-- Document extract start --
Thursday, January 29 , 4:00 pm 6:00 pm CST

University Galleries of Illinois State University is pleased to present Dianna Frid: Matter Is the Nectar of Writing / La materia es el néctar de la escritura from January 12 through March 1, 2026. Dianna Frid is delivering a public lecture, leading an exhibition tour, and meeting with students, faculty, and staff while on campus. Frid’s talk will be on January 29 at 4:00 p.m. with a reception immediately following.

Featuring new and recent tapestries, artist’s books, embroideries, photographs, mixed-media works, and sculpture, this exhibition is the U.S. premiere of a group of works that Frid created in Mexico and Chicago from 2023 to 2025. In 2025, most of these artworks were exhibited in concurrent exhibitions at two libraries in Oaxaca, Mexico: the Biblioteca Andrés Henestrosa and the Biblioteca Fray Francisco de Burgoa (Burgoa Library). Related works from 2015 through 2025 are also included in the exhibition at University Galleries.

Frid was born in Mexico City and immigrated to Vancouver with her family as a teenager. She has lived in Chicago since 2001. Being from three countries and speaking two languages influences her work in multiple ways. In her words, her work “makes visible the tactile manifestations of language … exploring the relationships between writing and drawing, and the overlaps of transcription, translation, and legibility.” The exhibition title addresses Frid’s ongoing interest in untranslatability between languages and between the linguistic and the non-verbal. In Spanish, materia has two meanings: both subject and matter. And while nectar is a sugary fluid produced by plants to attract pollinators, in Greek mythology, it is the drink of the gods linked to immortality. Throughout her explorations of texts and textiles, Frid combines and re-combines materials—including mica, iron oxide, gold leaf, obsidian, pochote, and cochineal—to address time, transformation, process, pleasure, and geological forces.
-- Document extract end --
-- Data rows start --
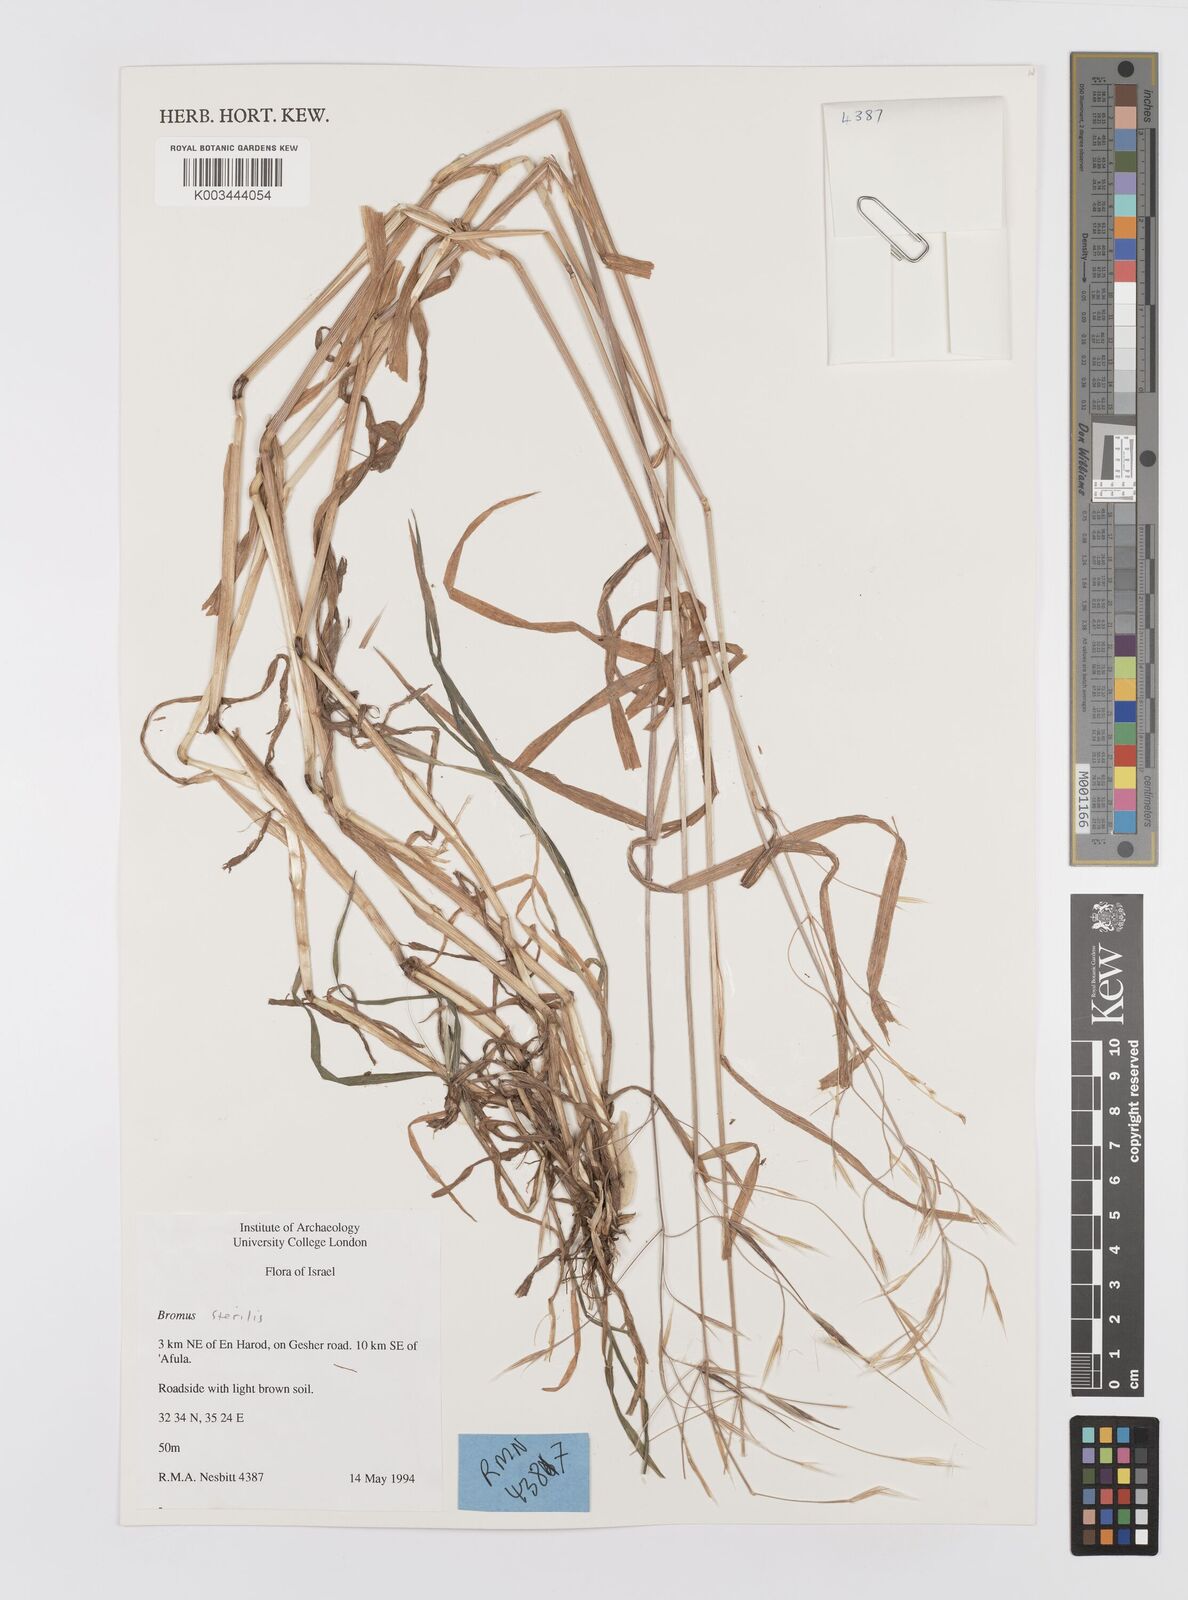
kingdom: Plantae
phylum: Tracheophyta
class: Liliopsida
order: Poales
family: Poaceae
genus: Bromus
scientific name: Bromus sterilis
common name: Poverty brome
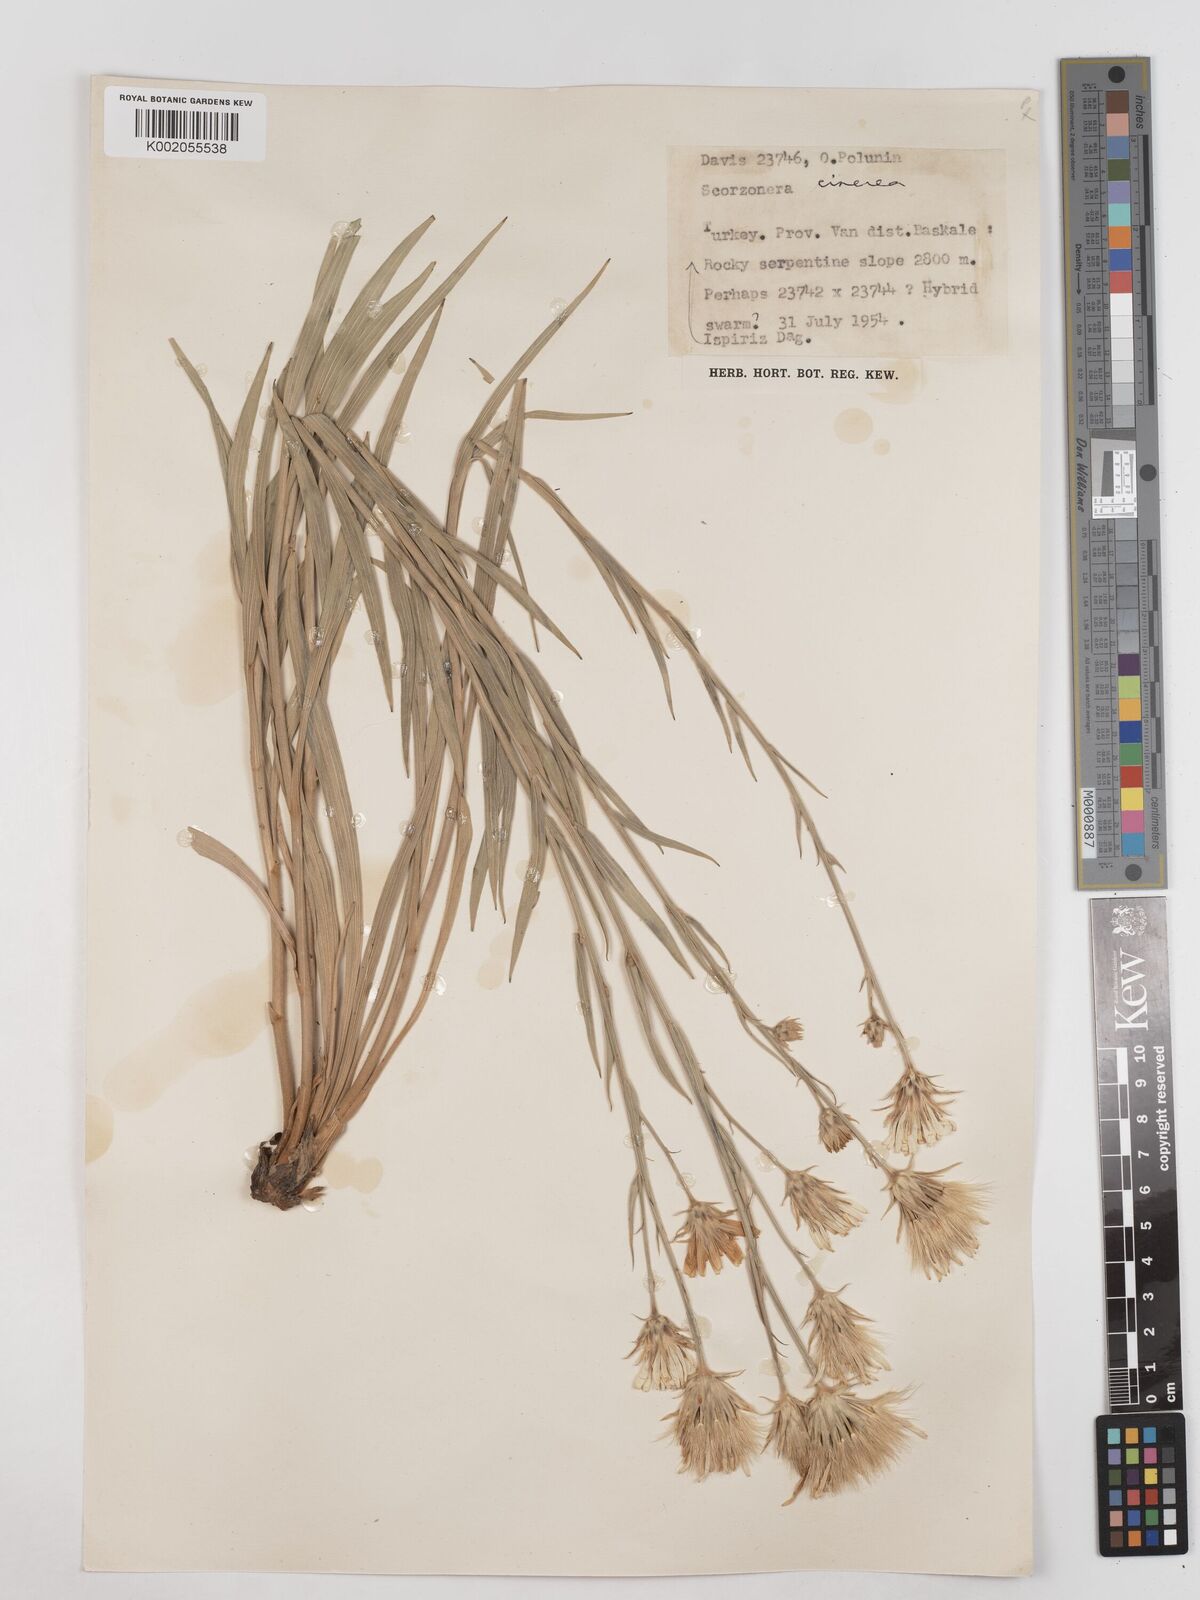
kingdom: Plantae
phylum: Tracheophyta
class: Magnoliopsida
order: Asterales
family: Asteraceae
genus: Cigdemia
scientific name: Cigdemia cinerea
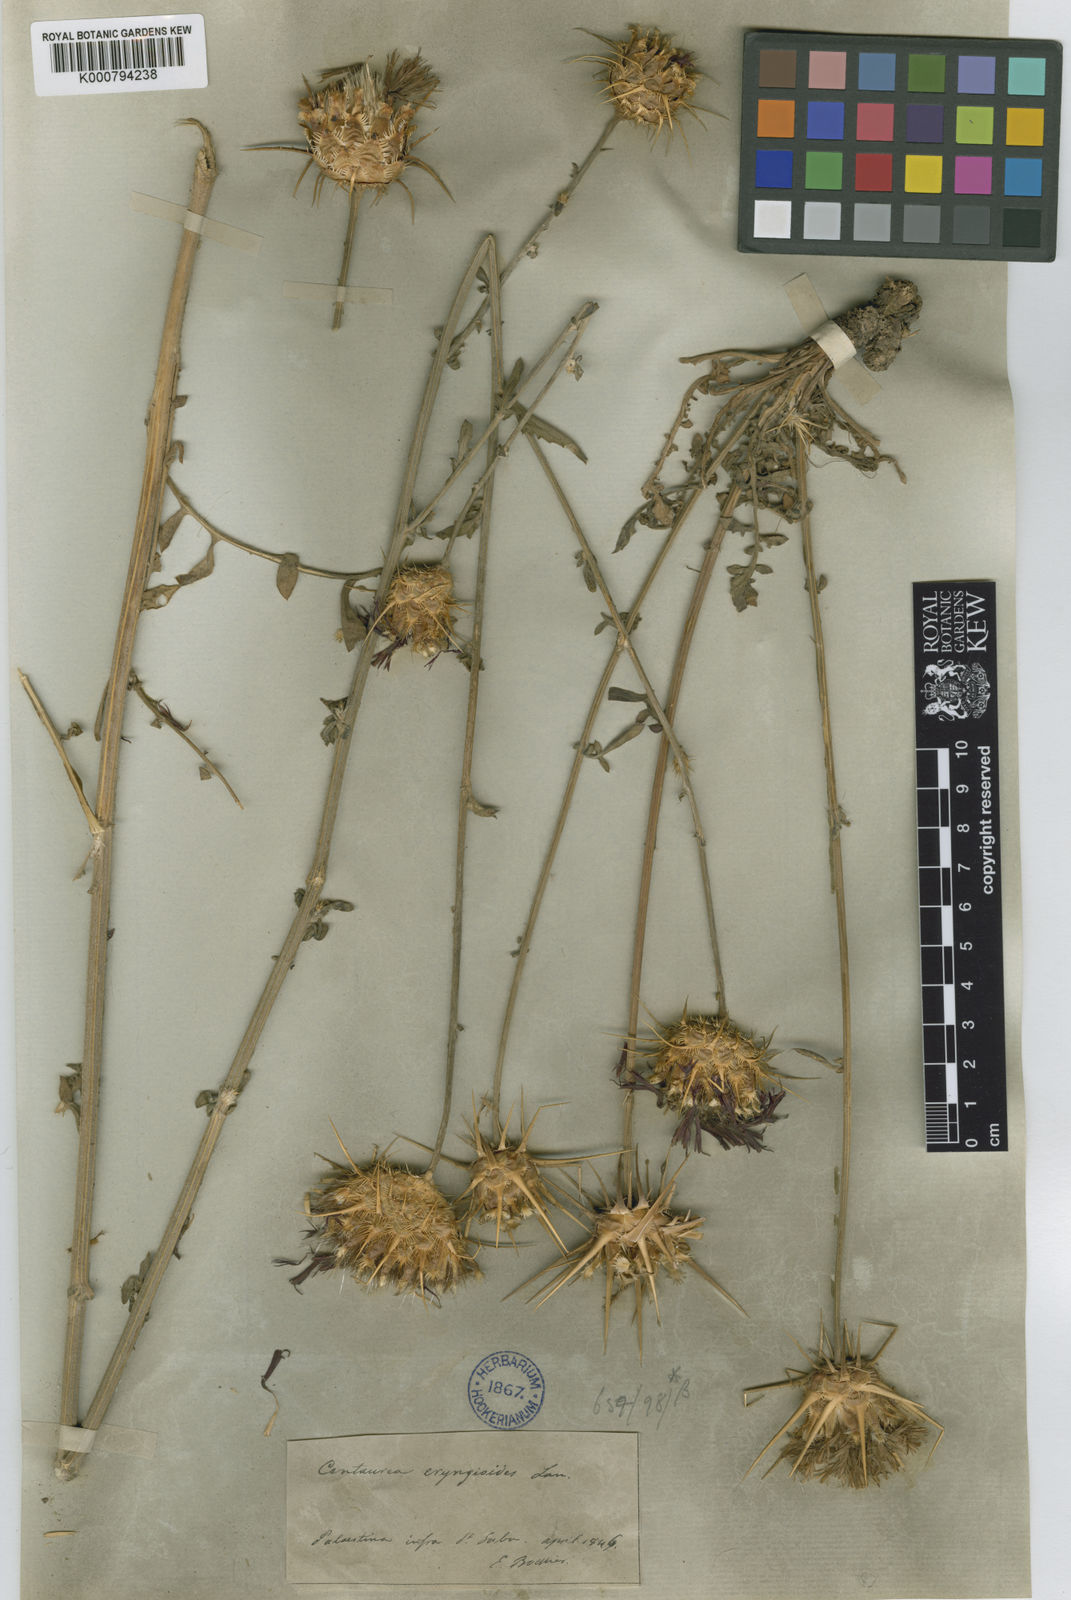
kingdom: Plantae
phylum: Tracheophyta
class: Magnoliopsida
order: Asterales
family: Asteraceae
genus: Centaurea
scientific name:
-- Data rows end --
**What is asked:**
[1] In the entries, from the line with "scientific name: Bromus sterilis" through the last line, replace "phylum" with "division" and change nothing else. Leave out the pictures.
[2] Continue the text about the Dianna Frid exhibition from its last sentence.
These entries are unrelated to the text about the exhibition.

**Results of the tasks:**
[1]
scientific name: Bromus sterilis
common name: Poverty brome
kingdom: Plantae
division: Tracheophyta
class: Magnoliopsida
order: Asterales
family: Asteraceae
genus: Cigdemia
scientific name: Cigdemia cinerea
kingdom: Plantae
division: Tracheophyta
class: Magnoliopsida
order: Asterales
family: Asteraceae
genus: Centaurea
scientific name:

[2]
The works in this exhibition are inspired by Frid’s longstanding encounter with “worm-holed” premodern and early modern books at the Burgoa Library. Many may see destruction in larvae consuming the matter of pages, chewing on them while living an entire life cycle within a book. Frid instead recognizes—in the transformation of matter—the life force of insects that turns books into dwellings. She also points to the idea of a cosmic wormhole as a hypothesized means of traveling through time and space.

Esta Mina (2015), an artist’s book among the more than 20 artworks in the exhibition, is a piece that Frid created following one of her early visits to the Burgoa Library—a library to which she has often returned since 2014. As a reader turns the canvas-and-foil pages of Esta Mina (which means this mine in Spanish), they unearth nine holes and slowly discover colorful rocks and minerals collected by the artist. These geological objects were formed over long spans of time that surpass the human life cycle. The cavities in the book are cradles for these rocks and refer to the insect-carved tunnels in many of the books in the Burgoa Library’s collection.

Since 2024, Frid has made five weavings in collaboration with the Toño and Lili workshop in Teotitlán del Valle. For the dyeing process, they mainly used the dye extracted from the cochineal bug—a small insect that produces pH-reactive carminic acid. Cochineal can achieve a vast range of red and purple dyes depending on what substances are added to the dyeing mix. Working with cochineal takes time—from the cultivation and harvesting of the insect to the layers and variables that allow for an array of colors to emerge. Dyeing with cochineal is a testament to the devotion of the weavers to maintain and promote this practice. In this group of tapestries, Frid interweaves transcriptions of texts by the poet Vladimir Mayakovsky and the artist Anni Albers that have been translated to Spanish. In new mixed-media works, Frid focuses on paper made with the cotton of the pochote tree, prevalent in the tropics of Mexico. Flakes of mica—a shiny silicate mineral—are mixed with the pochote pulp as the paper is made. To reveal the buried mica shards, Frid carefully excavates them and surrounds them with applied layers of graphite, copper, silver, or gold. This alludes to these elements’ initial formation in volcanic vents or exploding stars. Together, the exhibited works address the transformation of all substances, explore human and cosmic timespans, and emphasize the interconnectedness of all things.